Jüngere weniger engagiert
Die Studie zeigt, dass vor allem die 15- bis 34-Jährigen weniger engagiert sind und auch weniger spenden. So ist der typische Freiwillige laut Freitag zwischen 40 bis 64 Jahren alt, Deutschschweizer, gebildet und sozial eingebunden. Er ist aktiv, gesellig, freundlich und weist eine hohe Belastbarkeit und Stressresistenz auf.
Die Mehrheit ist dabei in den Bereichen Sport, Hobby, Kirche oder Kultur engagiert. Zudem sind das politische Vertrauen, Interesse und die Beteiligung an der Politik bei Freiwilligen stärker ausgeprägt. «Man spricht bei freiwilliger Arbeit nicht umsonst vom sozialen Kitt der Gesellschaft», sagte Freitag.
Internet als Betätigungsfeld
Zum ersten Mal wurde auch die Freiwilligkeit im Internet untersucht. Es zeigte sich, dass sich jeder vierte in der Schweiz Wohnhafte freiwillig im Internet engagiert. Dabei geht es meistens um das Gründen und Moderieren von Facebook-Gruppen oder die Pflege von Webseiten von Vereinen oder Organisationen. Jeder dritte junge Erwachsene kombiniert dabei seine Online-Freiwilligkeit mit einem sogenannt «realweltlichen Engagement».

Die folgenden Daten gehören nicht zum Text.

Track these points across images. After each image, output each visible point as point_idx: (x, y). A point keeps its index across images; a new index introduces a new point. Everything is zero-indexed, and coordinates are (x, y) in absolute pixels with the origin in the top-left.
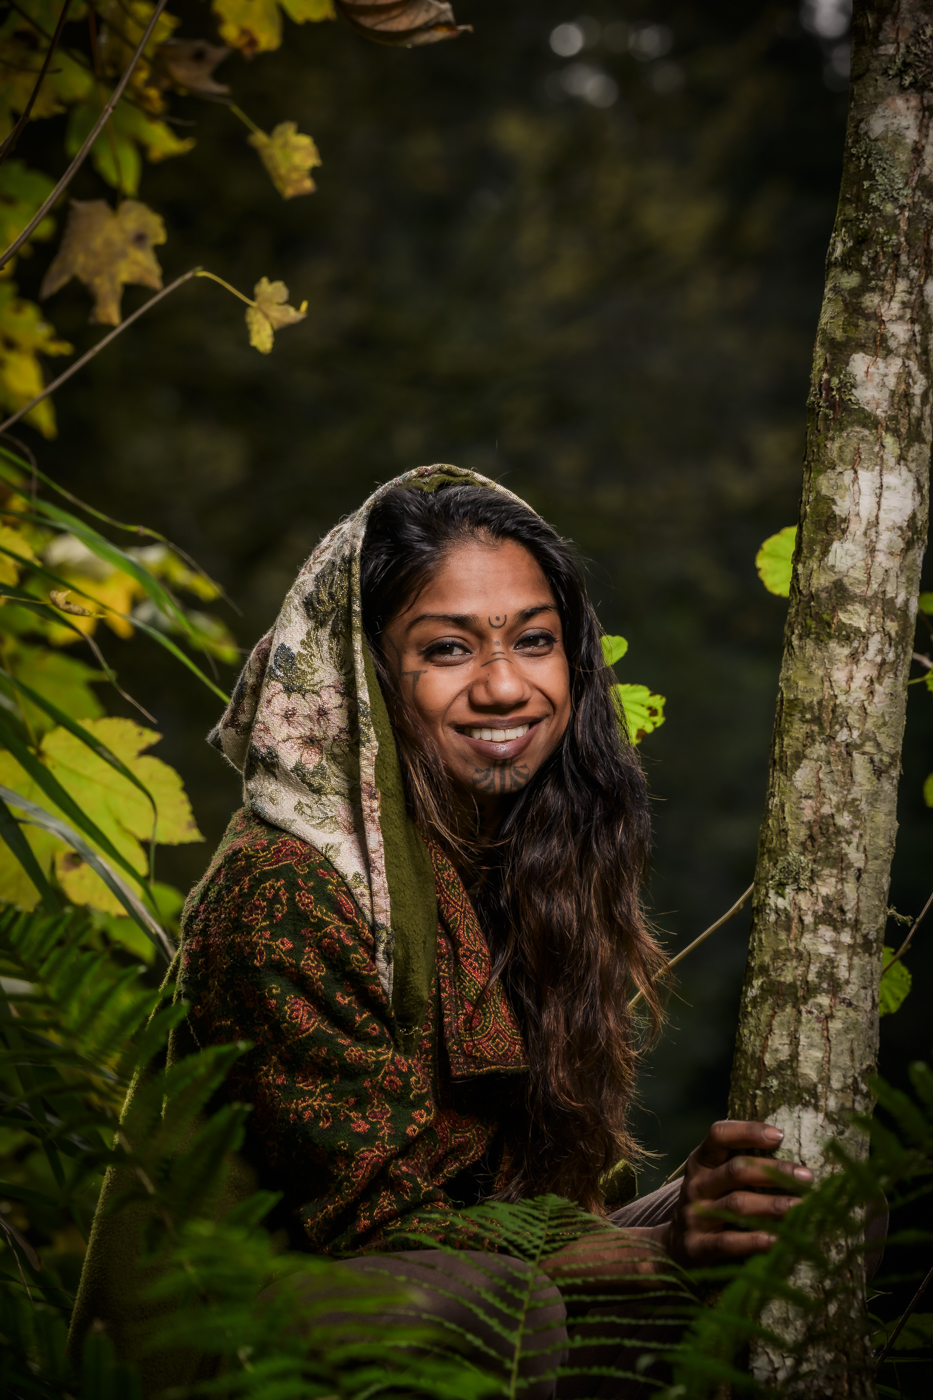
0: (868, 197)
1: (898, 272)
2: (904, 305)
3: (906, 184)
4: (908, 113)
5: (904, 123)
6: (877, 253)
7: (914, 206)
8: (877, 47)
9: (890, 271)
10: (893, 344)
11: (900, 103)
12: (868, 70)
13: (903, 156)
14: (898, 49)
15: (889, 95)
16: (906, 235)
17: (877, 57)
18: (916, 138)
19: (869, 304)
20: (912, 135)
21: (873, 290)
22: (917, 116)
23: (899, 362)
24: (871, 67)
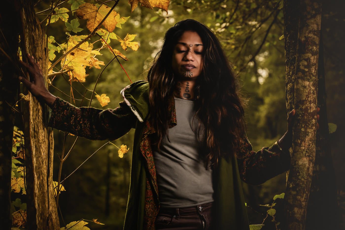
0: (298, 177)
1: (304, 192)
2: (305, 198)
3: (306, 175)
4: (307, 161)
5: (306, 163)
6: (300, 188)
7: (307, 179)
8: (301, 147)
9: (302, 192)
10: (303, 206)
11: (305, 159)
12: (298, 151)
13: (306, 169)
14: (305, 148)
15: (303, 157)
16: (306, 185)
17: (301, 149)
18: (308, 166)
19: (298, 198)
20: (307, 165)
21: (299, 195)
22: (308, 162)
23: (303, 210)
24: (299, 151)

Die Motivation unterscheidet sich bei den bis 34-Jährigen jedoch von den älteren Menschen. Während diese die Arbeiten als Herzensangelegenheit betrachten oder sich individuell selbst verwirklichen wollen, erwarten die Jungen einen persönlichen Nutzen aus ihrer Tätigkeit. Sie wollen beispielsweise ihre Kenntnisse erweitern und wünschen sich Zeugnisse oder Ausweise über ihr Engagement.
Geld hingegen ist kein Anreiz für freiwilliges Engagement. Vielmehr würden sich die Freiwilligen mehr Anerkennung für die geleistete Arbeit, flexible Zeitfenster, eine aktive Mitsprache oder fachliche Unterstützung wünschen.
Es ist nach 2007 und 2010 die dritte Ausgabe des Monitors. Die Zahlen für die aktuelle Ausgabe wurden Ende 2014 erhoben. Dabei wurden gesamtschweizerisch Personen ab 15 Jahren nach ihren Tätigkeiten befragt. Der Freiwilligen-Monitor wird von der Schweizerischen Gemeinnützigen Gesellschaft (SGG) initiiert und getragen.